I also read and enjoyed…Impossible/The Impossible Us by Sarah Lotz, The Garden of Small Beginnings by Abbi Waxman, The Nanny by Lana Ferguson, Her Best Kept Secret by Naima Simone, and Twice a Quinceañera by Yamile Saied Mendez
And I mixed…a Crème de Noyaux Sour.
My paternal grandparents lived in a sprawling house in the hills that had been built in the late 1950s. It had a top-of-the-line-for-the-time electric stove and oven, a wood-paneled den, and most Mad Men-esque of all, a bar closet off the living room, with tons of space for their staple bottles of gin and Lillet Blanc.

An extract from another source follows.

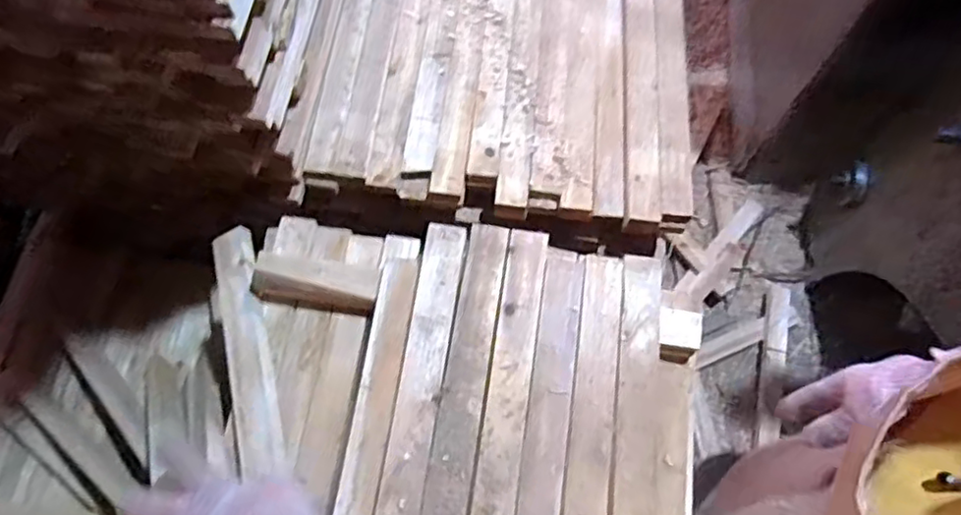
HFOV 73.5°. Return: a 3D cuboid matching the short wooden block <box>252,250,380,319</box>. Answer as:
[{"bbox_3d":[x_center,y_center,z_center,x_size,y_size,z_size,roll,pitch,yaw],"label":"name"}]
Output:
[{"bbox_3d":[-0.186,0.030,0.731,0.139,0.036,0.049,11,67,3],"label":"short wooden block"}]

Friends, I wish I had that bar closet, if only because my liquor collection is starting to overwhelm my current setup: the old table where my grandfather mixed champagne cocktails at Christmas. (In case you were wondering, my bon vivant gene comes from him.)
But alas, London real estate prices being what they are, instead I am making an effort to use bottles I already have. It turns out crème de noyaux is an absolutely delicious substitute for amaretto, and makes a richly fruity sour that’s a velvety faded scarlet color.
(To give proper credit, this recipe is based on the Amaretto Sour from Modern Classic Cocktails by Robert Simonson.)
To make two drinks:
3 oz (90ml) Tempus Fugit crème de noyaux
1 1/2 oz (45ml) Buffalo Trace bourbon
2 oz (60ml) lemon juice
2 teaspoons 2:1 simple syrup
1 egg white
Put all the ingredients in a shaker and dry shake. Add ice, shake again, then double strain into a rocks glass packed with ice. Garnish with lemon peel, a cherry, or both on a toothpick!